• **Dati forniti**:

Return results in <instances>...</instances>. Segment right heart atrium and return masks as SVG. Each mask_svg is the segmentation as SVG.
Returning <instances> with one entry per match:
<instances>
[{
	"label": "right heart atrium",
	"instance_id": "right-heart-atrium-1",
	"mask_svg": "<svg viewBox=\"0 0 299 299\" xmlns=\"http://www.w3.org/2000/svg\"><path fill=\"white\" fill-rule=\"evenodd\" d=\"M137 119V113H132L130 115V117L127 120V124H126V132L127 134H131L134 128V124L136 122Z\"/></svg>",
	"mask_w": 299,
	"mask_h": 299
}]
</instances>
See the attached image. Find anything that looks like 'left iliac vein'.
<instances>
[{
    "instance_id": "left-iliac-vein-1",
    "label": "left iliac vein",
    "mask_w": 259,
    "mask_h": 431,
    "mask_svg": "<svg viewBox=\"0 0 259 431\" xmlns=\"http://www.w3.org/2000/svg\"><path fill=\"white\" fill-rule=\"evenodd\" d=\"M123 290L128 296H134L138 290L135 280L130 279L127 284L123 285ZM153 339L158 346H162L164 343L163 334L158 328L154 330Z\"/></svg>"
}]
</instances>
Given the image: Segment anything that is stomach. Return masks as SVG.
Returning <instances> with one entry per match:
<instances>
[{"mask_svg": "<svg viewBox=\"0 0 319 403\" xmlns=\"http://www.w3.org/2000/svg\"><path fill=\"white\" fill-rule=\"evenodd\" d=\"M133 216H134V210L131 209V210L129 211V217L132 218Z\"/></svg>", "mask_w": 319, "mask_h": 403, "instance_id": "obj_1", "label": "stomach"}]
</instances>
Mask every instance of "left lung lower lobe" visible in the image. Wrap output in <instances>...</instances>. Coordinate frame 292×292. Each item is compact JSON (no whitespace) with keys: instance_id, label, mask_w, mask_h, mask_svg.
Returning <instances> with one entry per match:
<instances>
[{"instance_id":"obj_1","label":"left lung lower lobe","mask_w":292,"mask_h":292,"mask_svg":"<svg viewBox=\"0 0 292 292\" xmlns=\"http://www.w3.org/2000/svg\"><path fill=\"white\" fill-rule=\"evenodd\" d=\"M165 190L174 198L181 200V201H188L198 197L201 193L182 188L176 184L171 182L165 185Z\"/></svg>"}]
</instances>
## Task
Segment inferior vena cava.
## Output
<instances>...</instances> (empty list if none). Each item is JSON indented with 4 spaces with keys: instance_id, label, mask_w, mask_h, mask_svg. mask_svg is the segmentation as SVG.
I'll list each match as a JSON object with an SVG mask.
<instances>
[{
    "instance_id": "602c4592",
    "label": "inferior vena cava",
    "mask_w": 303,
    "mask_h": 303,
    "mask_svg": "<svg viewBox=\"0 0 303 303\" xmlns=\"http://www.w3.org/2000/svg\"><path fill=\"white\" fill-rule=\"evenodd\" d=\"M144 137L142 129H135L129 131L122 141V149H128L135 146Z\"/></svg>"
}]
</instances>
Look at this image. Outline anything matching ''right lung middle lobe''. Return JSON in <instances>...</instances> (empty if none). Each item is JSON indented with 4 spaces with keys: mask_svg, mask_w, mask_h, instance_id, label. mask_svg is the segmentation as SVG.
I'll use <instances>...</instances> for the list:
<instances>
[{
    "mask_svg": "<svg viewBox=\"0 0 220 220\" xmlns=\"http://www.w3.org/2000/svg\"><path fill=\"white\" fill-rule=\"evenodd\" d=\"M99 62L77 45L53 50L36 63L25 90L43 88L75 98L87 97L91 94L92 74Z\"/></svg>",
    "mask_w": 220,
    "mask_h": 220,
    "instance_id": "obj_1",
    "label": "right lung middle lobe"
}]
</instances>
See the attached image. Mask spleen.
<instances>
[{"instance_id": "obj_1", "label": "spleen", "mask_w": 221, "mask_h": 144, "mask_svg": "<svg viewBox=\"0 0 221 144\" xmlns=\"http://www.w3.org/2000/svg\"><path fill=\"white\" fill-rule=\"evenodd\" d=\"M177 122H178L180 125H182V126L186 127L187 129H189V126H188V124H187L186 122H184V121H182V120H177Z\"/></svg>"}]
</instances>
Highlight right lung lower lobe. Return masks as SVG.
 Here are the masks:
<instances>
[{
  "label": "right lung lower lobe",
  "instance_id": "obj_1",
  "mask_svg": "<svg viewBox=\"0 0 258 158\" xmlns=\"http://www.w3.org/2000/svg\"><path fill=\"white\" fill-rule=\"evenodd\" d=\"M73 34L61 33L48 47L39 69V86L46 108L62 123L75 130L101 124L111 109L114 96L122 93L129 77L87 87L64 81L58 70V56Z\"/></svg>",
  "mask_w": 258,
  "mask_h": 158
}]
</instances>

• **Istruzioni operative**: Indica quante righe dei dati contengono la stringa "lung", distinguendo tra maiuscole e minuscole. Rispondi soltanto con il numero.

• **Risultato**: 6